With a combined budget for the sequels ($300 million) of nearly five times the cost of the first one, the Wachowskis were given what seems like free reign to take the story in whatever direction they preferred and come up with whatever mind-blowing action sequences tickled their fancy. Clocking in at nearly 15 minutes, the freeway chase extraordinaire that comes in the final third of Reloaded impresses me more now than it did in 2003. Seven years of CGI overkill since have helped to render it even more physical and dangerous.

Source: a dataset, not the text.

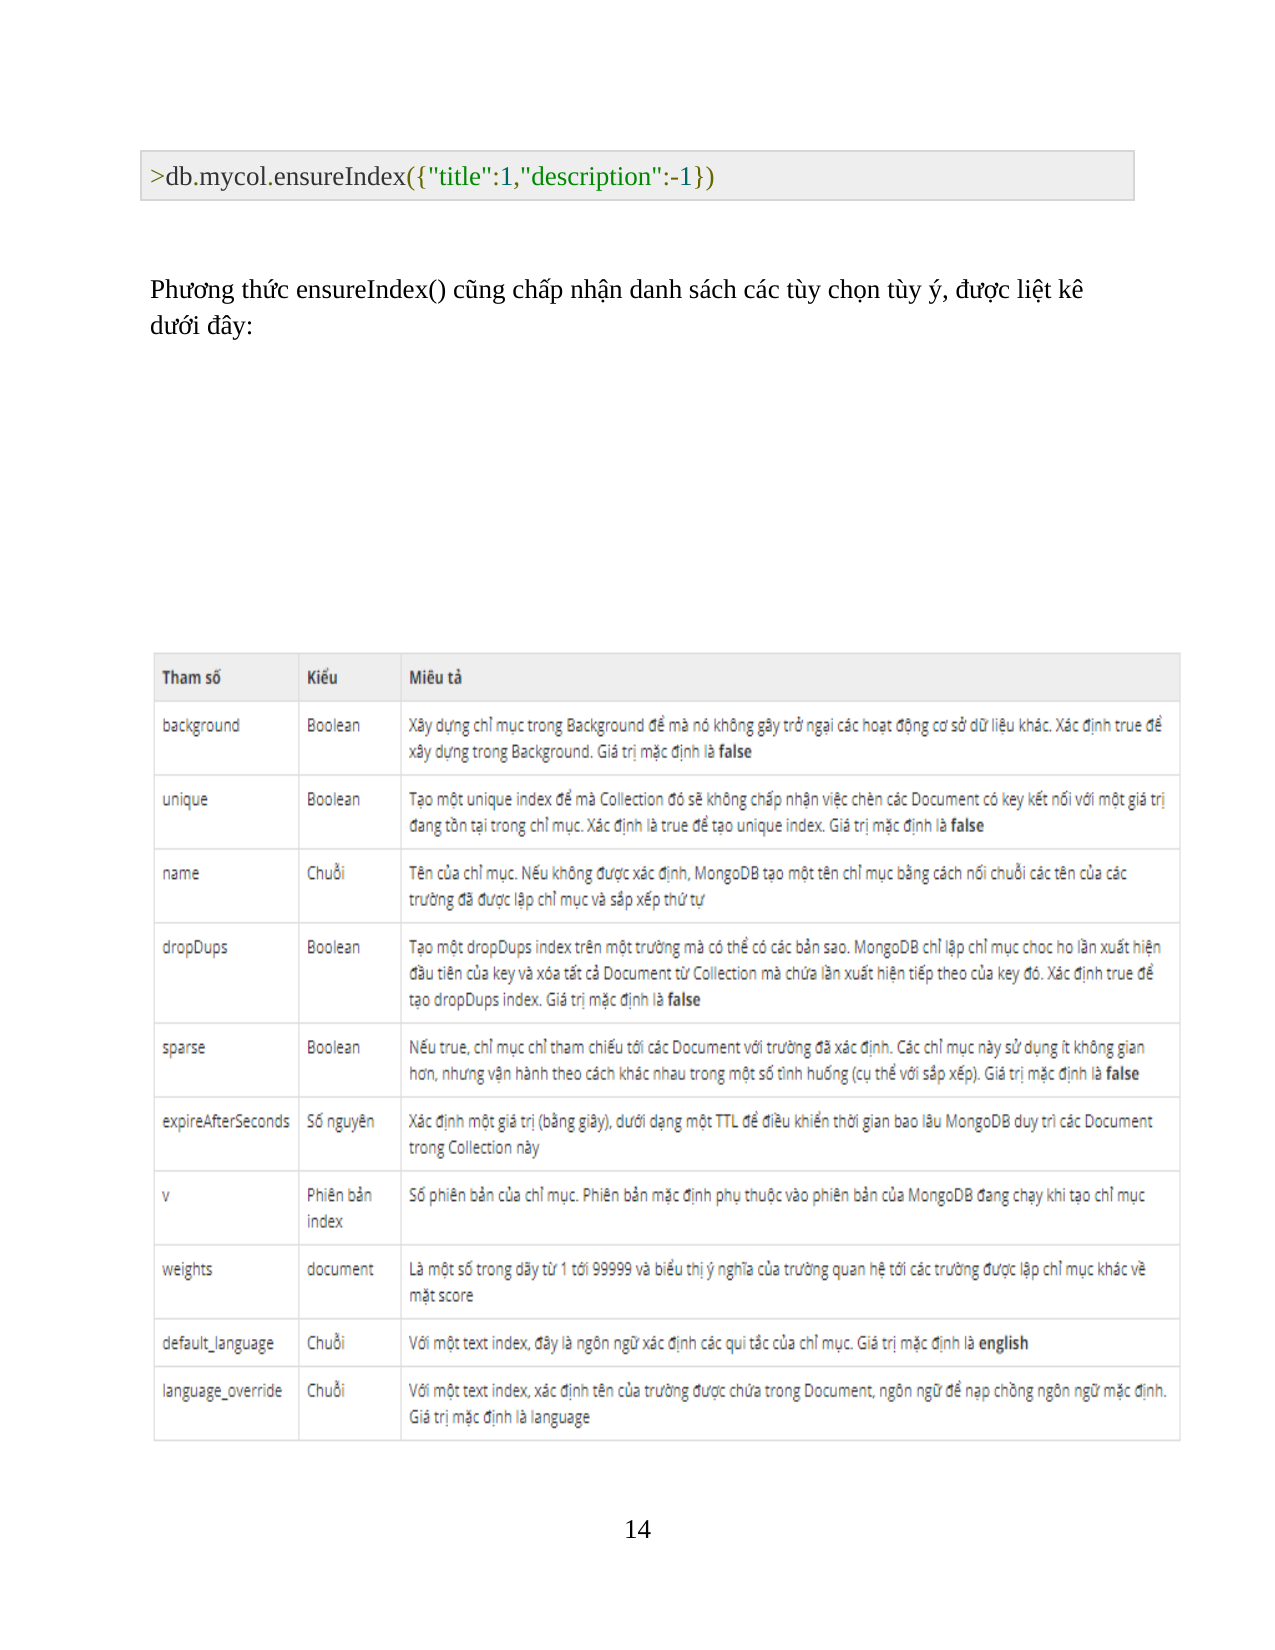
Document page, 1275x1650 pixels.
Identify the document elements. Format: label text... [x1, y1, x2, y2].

text Phương thức ensureIndex() cũng chấp nhận danh sách các tùy chọn tùy ý, được liệt kê dưới đây: [150, 273, 1125, 340]
picture [150, 648, 1187, 1453]
text >db.mycol.ensureIndex({"title":1,"description":-1}) [142, 152, 1133, 199]
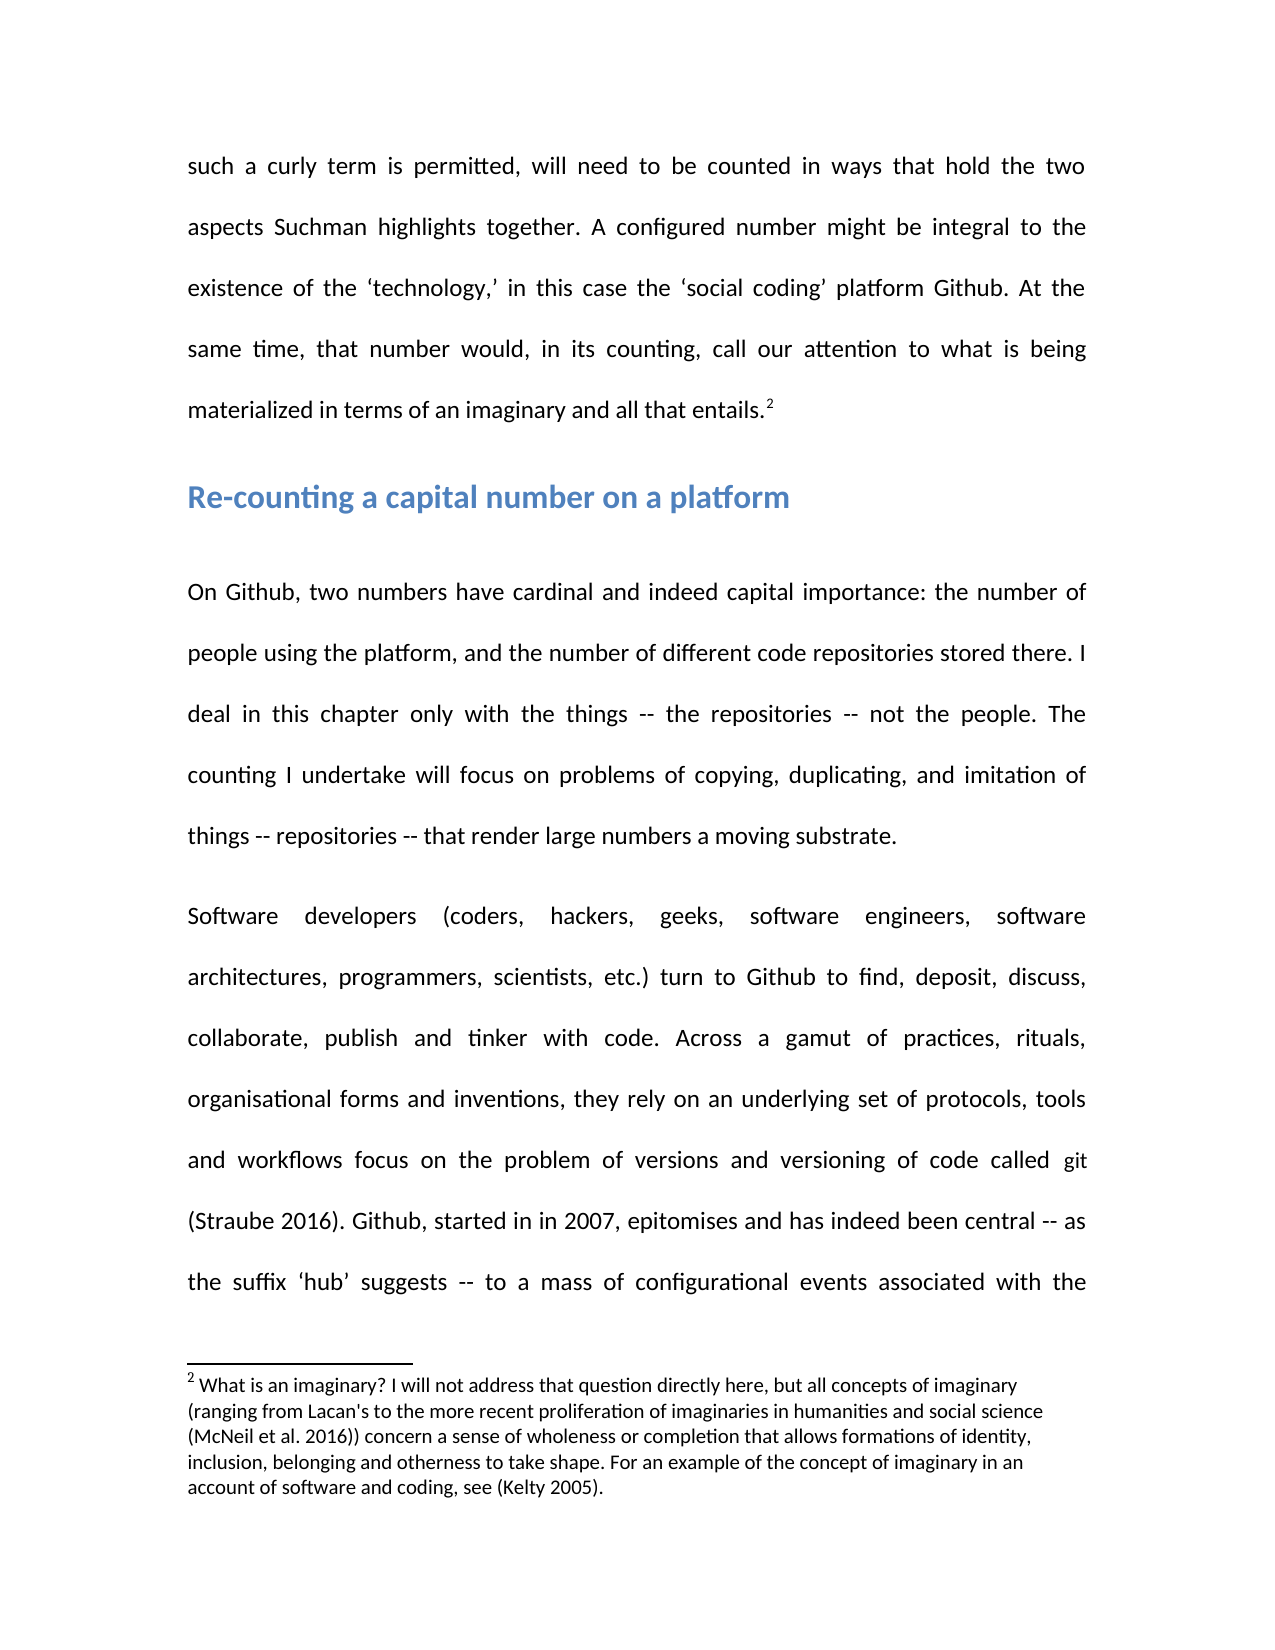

It’s telling that instead of trying to top the bullet-time moments from The Matrix, the Wachowskis opted for something with an inherently old-school vibe: motorcycles, cars, semis, and the humans at their wheels all en route to becoming twisted wreckage. It’s also perversely ironic that the character of Neo doesn’t feature in this mini-epic until the closing seconds (and only then simply flying in to save the day.) The key battle scenes featuring him - his first encounter with the legion of Smiths, a battle against a small arsenal of assassins in a baroque mansion foyer, his showdown with Ghost - are exuberantly photographed and exciting in their own way but they suffer from the appearance that Neo now seems all but invincible on a physical plane. The only things that seems capable of dragging him down are his doubts about his true purpose and his desire to uncover the true measure of the Matrix’ strength and limits.